Among the many encounters fruitful for my research on the wage theft being perpetrated in the United States by the GEO Corp. and other private prisons insights from Professor Benedict Douglas proved especially helpful, in particular his prediction that the litigation in the U.S. could not happen in the UK because Parliament would have been more diligent and excluded from wage protections those in custody under immigration laws. As it turned out, Benedict was 100% correct. In 2006, Parliament amended immigration law to “disqualify persons detained in removal centres” from wage protections, an exclusion that does not exist in the United States. Benedict was kind enough to introduce me to his colleague Assistant Professor Natalie Sedacca. Natalie practices and teaches employment law and over coffee at Whitechurch further illuminated the status of similar litigation against private prisons in the UK. The insights of my colleagues prompted me to seek out information on British procurement policies more generally, the results of which will be appearing in a paper on predatory governance I am co-authoring with Lester Spence.
Back at the Clinic, part of the Buffett Institute for Global Affairs, student research assistants now are reviewing thousands of pages of records on private prison contracts for material that is unlawfully redacted or withheld. The Clinic since its 2012 founding has been engaging in an iterative project of “forensic intelligence,” a method that uses law and publicity, including scholarship, to create new realities, which in turn produce new facts and knowledge. Our intervention in studies of private prisons exploiting the labor of those in custody, used government records obtained through litigation and legislative history of employment and immigration law.

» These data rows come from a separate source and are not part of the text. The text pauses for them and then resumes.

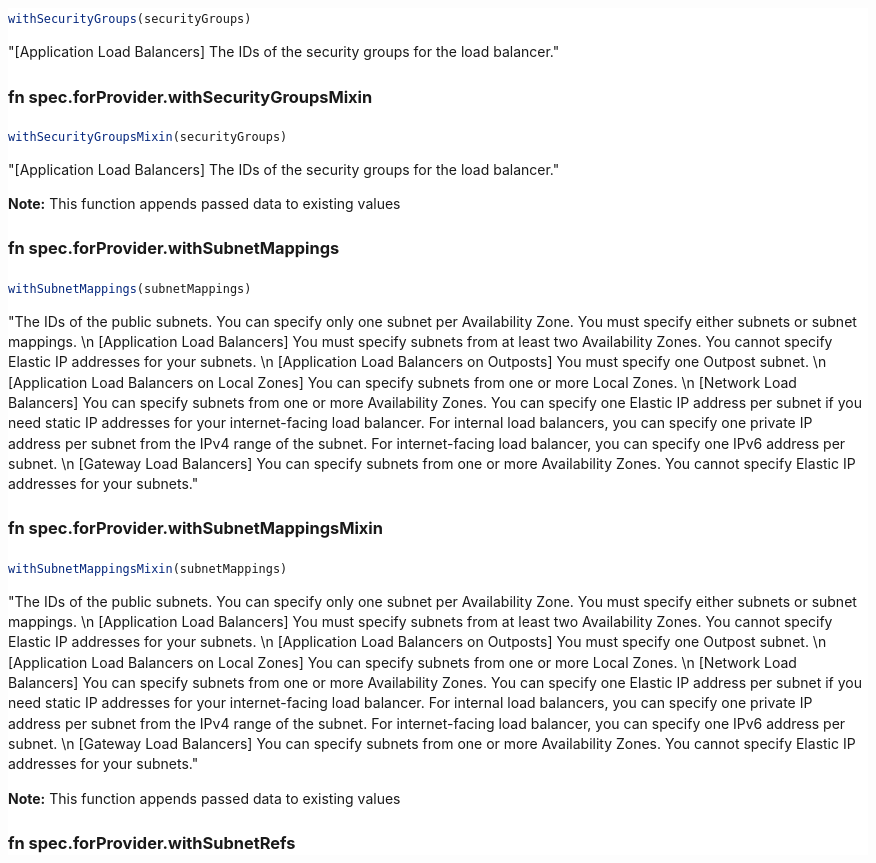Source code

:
 ```ts
withSecurityGroups(securityGroups)
```

"[Application Load Balancers] The IDs of the security groups for the load balancer."

### fn spec.forProvider.withSecurityGroupsMixin

```ts
withSecurityGroupsMixin(securityGroups)
```

"[Application Load Balancers] The IDs of the security groups for the load balancer."

**Note:** This function appends passed data to existing values

### fn spec.forProvider.withSubnetMappings

```ts
withSubnetMappings(subnetMappings)
```

"The IDs of the public subnets. You can specify only one subnet per Availability Zone. You must specify either subnets or subnet mappings. \n [Application Load Balancers] You must specify subnets from at least two Availability Zones. You cannot specify Elastic IP addresses for your subnets. \n [Application Load Balancers on Outposts] You must specify one Outpost subnet. \n [Application Load Balancers on Local Zones] You can specify subnets from one or more Local Zones. \n [Network Load Balancers] You can specify subnets from one or more Availability Zones. You can specify one Elastic IP address per subnet if you need static IP addresses for your internet-facing load balancer. For internal load balancers, you can specify one private IP address per subnet from the IPv4 range of the subnet. For internet-facing load balancer, you can specify one IPv6 address per subnet. \n [Gateway Load Balancers] You can specify subnets from one or more Availability Zones. You cannot specify Elastic IP addresses for your subnets."

### fn spec.forProvider.withSubnetMappingsMixin

```ts
withSubnetMappingsMixin(subnetMappings)
```

"The IDs of the public subnets. You can specify only one subnet per Availability Zone. You must specify either subnets or subnet mappings. \n [Application Load Balancers] You must specify subnets from at least two Availability Zones. You cannot specify Elastic IP addresses for your subnets. \n [Application Load Balancers on Outposts] You must specify one Outpost subnet. \n [Application Load Balancers on Local Zones] You can specify subnets from one or more Local Zones. \n [Network Load Balancers] You can specify subnets from one or more Availability Zones. You can specify one Elastic IP address per subnet if you need static IP addresses for your internet-facing load balancer. For internal load balancers, you can specify one private IP address per subnet from the IPv4 range of the subnet. For internet-facing load balancer, you can specify one IPv6 address per subnet. \n [Gateway Load Balancers] You can specify subnets from one or more Availability Zones. You cannot specify Elastic IP addresses for your subnets."

**Note:** This function appends passed data to existing values

### fn spec.forProvider.withSubnetRefs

This eventually elicited novel rulings by federal courts confirming the firms violating federal and state labor laws. After initially publicly denying that the dollar/day payments were unlawful, the federal government produced quite different statements during litigation.

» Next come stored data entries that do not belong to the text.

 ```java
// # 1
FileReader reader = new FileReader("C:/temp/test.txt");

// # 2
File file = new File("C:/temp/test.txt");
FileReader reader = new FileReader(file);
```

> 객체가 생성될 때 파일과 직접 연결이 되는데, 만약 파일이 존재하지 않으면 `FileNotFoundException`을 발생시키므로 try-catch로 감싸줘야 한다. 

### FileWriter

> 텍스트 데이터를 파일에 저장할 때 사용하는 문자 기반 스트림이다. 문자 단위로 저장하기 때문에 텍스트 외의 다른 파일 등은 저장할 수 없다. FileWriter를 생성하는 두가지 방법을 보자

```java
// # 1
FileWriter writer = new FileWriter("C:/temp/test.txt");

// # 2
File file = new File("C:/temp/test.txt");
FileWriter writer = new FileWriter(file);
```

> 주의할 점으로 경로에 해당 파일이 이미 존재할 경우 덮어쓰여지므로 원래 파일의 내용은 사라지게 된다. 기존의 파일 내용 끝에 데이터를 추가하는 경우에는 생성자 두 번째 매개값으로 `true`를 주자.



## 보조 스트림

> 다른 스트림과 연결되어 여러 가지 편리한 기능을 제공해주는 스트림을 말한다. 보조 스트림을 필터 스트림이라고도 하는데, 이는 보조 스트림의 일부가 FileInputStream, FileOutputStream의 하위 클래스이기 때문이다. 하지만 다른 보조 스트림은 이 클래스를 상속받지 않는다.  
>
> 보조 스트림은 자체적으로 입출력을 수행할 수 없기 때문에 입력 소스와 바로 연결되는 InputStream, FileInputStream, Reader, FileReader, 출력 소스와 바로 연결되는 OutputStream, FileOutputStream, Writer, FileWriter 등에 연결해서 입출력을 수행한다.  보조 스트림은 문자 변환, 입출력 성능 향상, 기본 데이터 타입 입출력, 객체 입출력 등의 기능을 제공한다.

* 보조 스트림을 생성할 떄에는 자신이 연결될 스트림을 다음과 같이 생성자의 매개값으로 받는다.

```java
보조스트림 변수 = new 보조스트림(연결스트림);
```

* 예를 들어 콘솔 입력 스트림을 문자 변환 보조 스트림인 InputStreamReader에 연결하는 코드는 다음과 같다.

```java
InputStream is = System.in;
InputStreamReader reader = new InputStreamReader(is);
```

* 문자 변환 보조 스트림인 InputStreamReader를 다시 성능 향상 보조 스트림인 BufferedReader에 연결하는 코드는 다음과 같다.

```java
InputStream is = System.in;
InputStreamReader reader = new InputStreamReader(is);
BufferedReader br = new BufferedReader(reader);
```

Also, in its first effort to amend the law on work performed while in custody under immigration law, the U.S. House Appropriations Committee endorsed legal findings of the Clinic and passed an appropriation Act obligating payment at rates set by the Service Contract Act, a law that obligates federal contractors to pay prevailing wages and benefits at levels well above the federal minimum wage. The section was not introduced to the House for a full vote, but the passage of this section by the full Appropriations Committee is encouraging. The students’ current team effort in identifying unlawfully withheld material will lead to the production of information we will use in new scholarship, and, as importantly, contributes to their own skills in holding government accountable in the U.S. elsewhere. The cultivation of citizenship as self-governance, not status based on birth, reinforces a substantive goal of the Clinic.

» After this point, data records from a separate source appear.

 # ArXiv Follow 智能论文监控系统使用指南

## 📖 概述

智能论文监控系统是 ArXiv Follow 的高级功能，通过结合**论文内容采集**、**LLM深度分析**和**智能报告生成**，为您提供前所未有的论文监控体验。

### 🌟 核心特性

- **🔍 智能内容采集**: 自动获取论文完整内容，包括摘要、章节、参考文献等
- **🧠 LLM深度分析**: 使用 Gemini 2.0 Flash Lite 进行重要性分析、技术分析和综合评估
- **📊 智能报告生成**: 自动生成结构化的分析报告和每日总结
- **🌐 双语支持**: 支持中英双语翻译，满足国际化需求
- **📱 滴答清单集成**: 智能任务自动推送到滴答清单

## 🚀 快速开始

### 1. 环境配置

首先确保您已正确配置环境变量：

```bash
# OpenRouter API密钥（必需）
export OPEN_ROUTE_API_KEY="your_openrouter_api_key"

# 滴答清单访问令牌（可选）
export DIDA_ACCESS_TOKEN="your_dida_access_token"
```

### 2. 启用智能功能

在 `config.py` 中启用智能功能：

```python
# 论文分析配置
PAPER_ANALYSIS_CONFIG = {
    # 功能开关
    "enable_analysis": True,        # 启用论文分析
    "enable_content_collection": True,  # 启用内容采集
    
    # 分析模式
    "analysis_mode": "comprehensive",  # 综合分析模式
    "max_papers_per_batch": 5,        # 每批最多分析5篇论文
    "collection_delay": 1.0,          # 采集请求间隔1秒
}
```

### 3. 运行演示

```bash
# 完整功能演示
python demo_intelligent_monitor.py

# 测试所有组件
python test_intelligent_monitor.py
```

As an IAS fellow, I was housed in a castle built in the eleventh and twelfth centuries. At a desk that looked out over a courtyard that is a World Heritage Site, I was able to write an essay tied to a presentation at the IAS workshop. The view, like much of the rest of my time at Durham, is happily imprinted. And, “Solidarities of Citizenship” following peer review, will be appearing shortly in Frontiers of Political Science.